The Galileans were in the middle of their religious duties when they died. The people were going about their business when the tower fell on them. There is a danger of dying suddenly and unrepentant. It might be especially so of young people who think, I’ve got another 60-70 years yet, I’ll convert on my deathbed aged 99. But the time is short. None of us knows how long we have left. So get sorted sooner, rather than too late. We don’t know when will be our last chance to repent - which simply means to turn around, to turn from sin and turn to God.

That’s the point of the parable. A vineyard was a fertile place. The fig tree had everything going for it, but it produced no fruit. A fig tree without figs is useless. How could you make some fig roll biscuits without any figs? So the owner says that time’s up.

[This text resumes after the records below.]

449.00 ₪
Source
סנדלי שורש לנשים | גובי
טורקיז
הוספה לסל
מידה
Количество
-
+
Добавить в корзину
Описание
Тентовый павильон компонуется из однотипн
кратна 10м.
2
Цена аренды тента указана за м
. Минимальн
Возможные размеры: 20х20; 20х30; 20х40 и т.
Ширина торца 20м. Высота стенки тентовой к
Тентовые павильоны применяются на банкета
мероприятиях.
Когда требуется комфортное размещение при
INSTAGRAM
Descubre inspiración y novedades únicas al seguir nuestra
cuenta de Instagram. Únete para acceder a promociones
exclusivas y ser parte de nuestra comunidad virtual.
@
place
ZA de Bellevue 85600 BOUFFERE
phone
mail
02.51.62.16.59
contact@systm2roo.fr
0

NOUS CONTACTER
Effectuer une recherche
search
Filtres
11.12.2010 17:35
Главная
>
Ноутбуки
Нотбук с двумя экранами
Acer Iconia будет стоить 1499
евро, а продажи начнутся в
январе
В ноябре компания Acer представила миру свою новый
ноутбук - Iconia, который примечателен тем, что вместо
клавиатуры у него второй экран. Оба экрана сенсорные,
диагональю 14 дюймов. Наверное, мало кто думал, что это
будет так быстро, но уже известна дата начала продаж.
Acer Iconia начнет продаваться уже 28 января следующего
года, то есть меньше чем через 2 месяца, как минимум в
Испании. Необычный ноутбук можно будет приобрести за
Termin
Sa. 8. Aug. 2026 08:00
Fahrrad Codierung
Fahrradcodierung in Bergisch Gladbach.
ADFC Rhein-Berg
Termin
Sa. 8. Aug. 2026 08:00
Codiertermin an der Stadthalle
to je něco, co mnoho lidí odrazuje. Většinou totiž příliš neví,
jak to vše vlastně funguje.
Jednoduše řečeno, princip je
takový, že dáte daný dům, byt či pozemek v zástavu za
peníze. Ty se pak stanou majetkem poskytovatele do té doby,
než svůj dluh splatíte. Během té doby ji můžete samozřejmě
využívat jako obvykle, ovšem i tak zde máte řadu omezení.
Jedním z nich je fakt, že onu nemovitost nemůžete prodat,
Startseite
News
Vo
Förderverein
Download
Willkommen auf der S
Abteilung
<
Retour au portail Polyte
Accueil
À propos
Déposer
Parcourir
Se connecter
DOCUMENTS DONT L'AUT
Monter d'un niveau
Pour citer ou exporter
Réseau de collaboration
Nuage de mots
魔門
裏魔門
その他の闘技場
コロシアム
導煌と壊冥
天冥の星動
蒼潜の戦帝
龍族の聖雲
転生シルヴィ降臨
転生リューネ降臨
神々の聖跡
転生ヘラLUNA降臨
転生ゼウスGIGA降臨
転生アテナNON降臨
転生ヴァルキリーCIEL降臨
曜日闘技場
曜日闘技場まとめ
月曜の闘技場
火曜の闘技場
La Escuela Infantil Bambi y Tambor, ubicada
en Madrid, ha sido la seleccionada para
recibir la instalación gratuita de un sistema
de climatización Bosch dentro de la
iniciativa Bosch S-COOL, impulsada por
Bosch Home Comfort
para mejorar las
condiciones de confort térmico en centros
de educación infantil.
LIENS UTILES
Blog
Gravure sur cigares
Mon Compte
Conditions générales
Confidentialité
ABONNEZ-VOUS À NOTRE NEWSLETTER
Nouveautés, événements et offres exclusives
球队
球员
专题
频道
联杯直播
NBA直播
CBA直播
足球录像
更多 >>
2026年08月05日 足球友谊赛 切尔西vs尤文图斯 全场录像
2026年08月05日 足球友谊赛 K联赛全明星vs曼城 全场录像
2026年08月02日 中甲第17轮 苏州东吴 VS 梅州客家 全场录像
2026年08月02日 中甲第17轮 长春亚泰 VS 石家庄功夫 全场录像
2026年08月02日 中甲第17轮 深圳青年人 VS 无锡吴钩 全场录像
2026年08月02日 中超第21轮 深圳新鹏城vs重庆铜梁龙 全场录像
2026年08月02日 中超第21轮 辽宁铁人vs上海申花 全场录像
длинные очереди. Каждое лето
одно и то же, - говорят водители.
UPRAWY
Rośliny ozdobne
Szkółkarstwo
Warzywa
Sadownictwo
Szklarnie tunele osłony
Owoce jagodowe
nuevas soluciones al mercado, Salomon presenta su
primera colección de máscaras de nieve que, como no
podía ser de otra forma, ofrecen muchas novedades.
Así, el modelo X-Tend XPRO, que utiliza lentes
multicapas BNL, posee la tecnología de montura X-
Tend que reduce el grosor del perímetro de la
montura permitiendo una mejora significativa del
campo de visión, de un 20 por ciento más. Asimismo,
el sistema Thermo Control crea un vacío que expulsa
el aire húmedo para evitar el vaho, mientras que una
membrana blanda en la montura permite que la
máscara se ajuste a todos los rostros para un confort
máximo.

No figs for three years equals the chop. But the gardener persuades him to give it one more chance. One final opportunity.

Jesus was saying to the crowds that day that they were on their final chance. The people of Israel were being given another opportunity to follow Jesus. As the story continues, they reject Jesus. Within forty years, Jerusalem will be destroyed. Time had run out.

The disciples were among the crowd. One of the twelve heard these words, and went on to betray Jesus. So we need to hear them too. Understand the time - the storm is forecast. Understand the news - a call to repent. Understand the parable - we could have just one more chance to turn from sin and turn to God. As we come to the table, may it be the demonstration of our turning to God and trusting in his salvation in Christ our Lord. And so now, we turn back to the confession, as we come to God our Father.

This sermon was preached in Aghavea Parish Church on Sunday 1st March 2015.